After falling short of earning an NBA roster spot during last year's Summer League stint with the Toronto Raptors, Zalamek center Anas Mahmoud is determined to earn another shot through the Basketball Africa League.
Already a BAL champion with Zamalek, the 2.14m forward/center would not be the first Egyptian player in the NBA, but the two who have come before him - Alaa Abdelnaby and Abdel Nader - grew up in the US.
Mahmoud would be the first to have spent his formative years in Egypt before climbing to the world's top league, having left for his senior year of high school at West Oaks Academy in Orlando, Florida, before attending college at Louisville from 2014-2018.
"I grew up in Zamalek. I learned basketball playing at Zamalek since I was eight. I played here all the way up until I went to the States. I went to college, came back and signed with them," Mahmoud told ESPN.
"Honestly, I think of myself as a member of the fanbase from Zamalek, but this [the NBA] could be my tool to carry Zamalek's name internationally. I will actually have to represent Zamalek and Egyptian basketball everywhere I go.
"At the end of the day, it's obviously like a family - a club that I'll always hold dear in my heart - but my professional career is something that I take completely seriously."
Behind-the-back passes don't get better than this
Louisville's Anas Mahmoud splits the North Carolina defense with a sweet behind-the-back pass to Damion Lee, who finishes at the rim with a layup.
The former Cardinal earned his shot with the Raptors off the back of BAL victory last year and another triumph would make him a prime candidate for another NBA Summer League opportunity.
According to Ian Mahinmi, a 2011 NBA champion while playing center for the Dallas Mavericks, the 27-year-old Egyptian has the essential qualities to fight for a regular season roster spot.
Mahinmi told ESPN: "It's good to put two things into perspective: [Firstly], do I think he's NBA potential? [Secondly], is he an NBA player? I believe that he has tools and skills that the NBA might like.

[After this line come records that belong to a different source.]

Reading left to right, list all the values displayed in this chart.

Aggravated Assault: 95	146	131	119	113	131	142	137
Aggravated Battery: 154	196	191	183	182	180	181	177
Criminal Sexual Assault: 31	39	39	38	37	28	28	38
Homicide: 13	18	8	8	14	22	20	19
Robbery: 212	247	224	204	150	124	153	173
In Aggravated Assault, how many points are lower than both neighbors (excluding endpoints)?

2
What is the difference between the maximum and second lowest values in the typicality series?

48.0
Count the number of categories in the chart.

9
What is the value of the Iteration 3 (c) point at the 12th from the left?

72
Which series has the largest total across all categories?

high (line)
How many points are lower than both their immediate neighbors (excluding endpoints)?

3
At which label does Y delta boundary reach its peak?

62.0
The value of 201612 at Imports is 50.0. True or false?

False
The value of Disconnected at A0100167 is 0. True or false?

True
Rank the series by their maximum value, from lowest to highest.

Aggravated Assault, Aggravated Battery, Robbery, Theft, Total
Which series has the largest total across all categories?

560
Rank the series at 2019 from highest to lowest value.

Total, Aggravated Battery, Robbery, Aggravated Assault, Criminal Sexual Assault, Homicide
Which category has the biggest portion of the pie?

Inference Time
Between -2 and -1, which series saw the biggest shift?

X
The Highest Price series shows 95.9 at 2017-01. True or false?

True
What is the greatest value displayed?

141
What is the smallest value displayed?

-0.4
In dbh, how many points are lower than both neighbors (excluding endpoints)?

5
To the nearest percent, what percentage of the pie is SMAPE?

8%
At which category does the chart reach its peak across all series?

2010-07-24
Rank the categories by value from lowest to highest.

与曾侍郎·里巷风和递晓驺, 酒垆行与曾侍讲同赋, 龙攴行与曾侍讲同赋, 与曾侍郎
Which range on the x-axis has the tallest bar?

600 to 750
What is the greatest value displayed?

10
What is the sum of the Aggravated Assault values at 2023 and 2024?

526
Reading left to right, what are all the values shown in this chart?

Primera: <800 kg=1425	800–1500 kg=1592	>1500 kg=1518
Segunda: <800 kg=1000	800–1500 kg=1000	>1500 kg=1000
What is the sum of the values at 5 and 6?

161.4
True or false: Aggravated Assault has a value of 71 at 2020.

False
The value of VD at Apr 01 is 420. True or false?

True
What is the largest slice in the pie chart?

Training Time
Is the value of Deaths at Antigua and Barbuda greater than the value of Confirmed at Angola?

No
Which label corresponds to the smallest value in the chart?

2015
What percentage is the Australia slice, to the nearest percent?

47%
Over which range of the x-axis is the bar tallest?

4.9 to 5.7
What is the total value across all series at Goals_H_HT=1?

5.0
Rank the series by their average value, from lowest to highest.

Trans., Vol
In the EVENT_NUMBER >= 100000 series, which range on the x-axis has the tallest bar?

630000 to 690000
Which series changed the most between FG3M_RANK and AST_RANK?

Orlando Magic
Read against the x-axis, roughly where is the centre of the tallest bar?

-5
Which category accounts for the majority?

"He's very athletic, he runs the floor well. I think he has a good understanding of where he needs to be on the court. He's a skilled big man that can pass the ball very well [and] that can bring the ball up.
"He has a lot of skills in his game that the game likes now for the center position, but it's always tricky with the league. I feel like all the stars have to be aligned to get an opportunity, so I believe that potentially, he has the tools and skills to [attain] a roster spot in the NBA.
"I want to encourage him to not give up and to pursue his dream. It's a tough business, but I'm definitely a big fan of his."
Mahmoud's career has produced several highs, among them Summer League stints with the Raptors and Memphis Grizzlies, and Egyptian Super League titles in 2019 and 2021. Having earned the Defensive MVP crown in Zamalek's BAL win last year, he was then named the Egyptian Super League MVP shortly thereafter.
However, there have also been disappointments. Most recently, he picked up a shoulder injury while fighting for a defensive rebound at AfroBasket that kept him sidelined for five months.
Mahmoud returned to Egypt without having a chance to impose himself at the Raptors, but at Zamalek, he enjoys a more prominent leadership role on the court.
He said: "For Zamalek I have a different role to [what] I do at the Raptors in the Summer League, or if I make it on the roster for an NBA team.
"Everybody wants to show more. Everybody thinks: 'I can do more,' but at the end of the day, you go into an organisation and this is the role they need and this is the role that you try fit. It's the role that you're asked [to join] for."
Zamalek have a perfect record at the BAL this year and are favourites to defend their title, with a favourable quarter-final against Guinea's Seydou Legacy Athlétique Club seeing them emerge with the win, though not as convincingly as expected.
They next face US Monastir in the semifinals on Wednesday, though Mahmoud expects a stiff challenge from Angolan giants Petro de Luanda, who he expects to face in the final on May 28.
Mahmoud said: "Monastir is always going to be a tough team, [but] I honestly expect to play Petro in the final game, because they're on the other side of the bracket now.
"They're a really good team. If they continue to develop the way they have since last year, they could really, really be a great matchup in the final game."
The BAL airs on ESPN in Africa and on ESPN+ and ESPNNews in the US.